Drone-Based Hyperlocal Particulate Matter Monitoring Dataset - Busan New Port Construction Site
收藏资源简介:
This dataset contains second-resolution particulate matter (PM₁, PM₂.₅, PM₁₀) measurements collected by a UAV-mounted Sniffer4D sensor at the Busan New Port North Container Phase 2 Hinterland Development Project (Mt. Yokmang, Busan, South Korea). Data were collected over three field campaign days (January 16, 17, and 23, 2025) using a DJI Matrice 350 RTK drone flying at altitudes of 30–105 m above ground level. Flights covered two primary PM emission sources: blasted rock loading by excavator (AT#1) and dump truck unloading (AT#2).

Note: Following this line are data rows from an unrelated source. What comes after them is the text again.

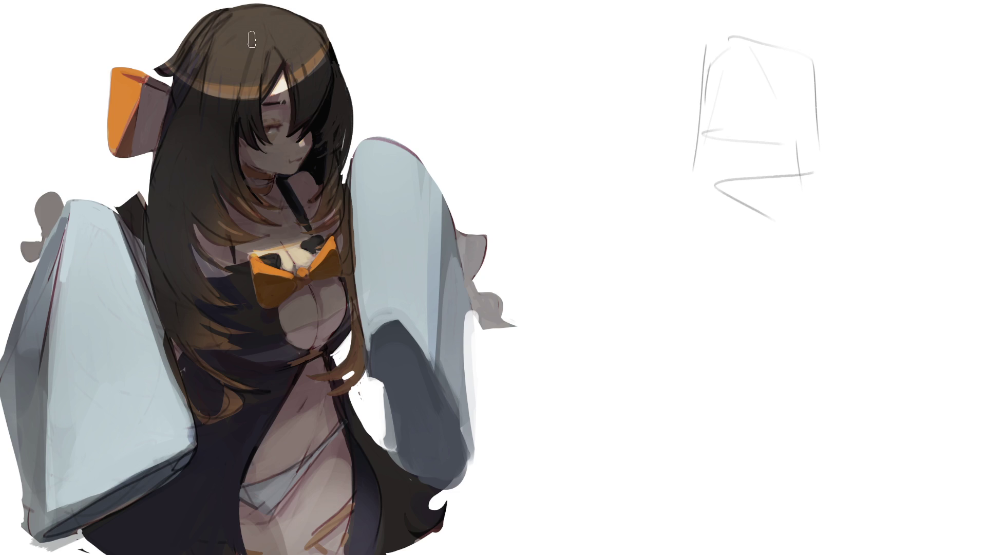
Step: Paint dark navy over the crown, then darken strands on the forehead and right side with a smaller brush
mouse_move(247, 37)
mouse_down()
mouse_move(200, 136)
mouse_move(227, 46)
mouse_move(250, 63)
mouse_move(264, 39)
mouse_move(213, 49)
mouse_move(203, 124)
mouse_up()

Morning sessions involved both activities simultaneously; lunch sessions involved AT#2 only. The dataset comprises 22 Excel (.xlsx) files and a README.md, totaling 2.22 MB. Each file contains 30 variables including GPS position, 3D spatial distances to emission sources, PM concentrations, and meteorological parameters (temperature, humidity, pressure, wind speed and direction) at 1-second intervals. This dataset was used to train tree-based machine learning models (XGBoost, CatBoost, GBR, LightGBM, Random Forest) for hyperlocal 3D PM prediction, incorporating a novel Distance-Weighted Aggregation strategy for spatial feature engineering. Funding: National Research Foundation of Korea (NRF), Grant No. 2022R1I1A3073717.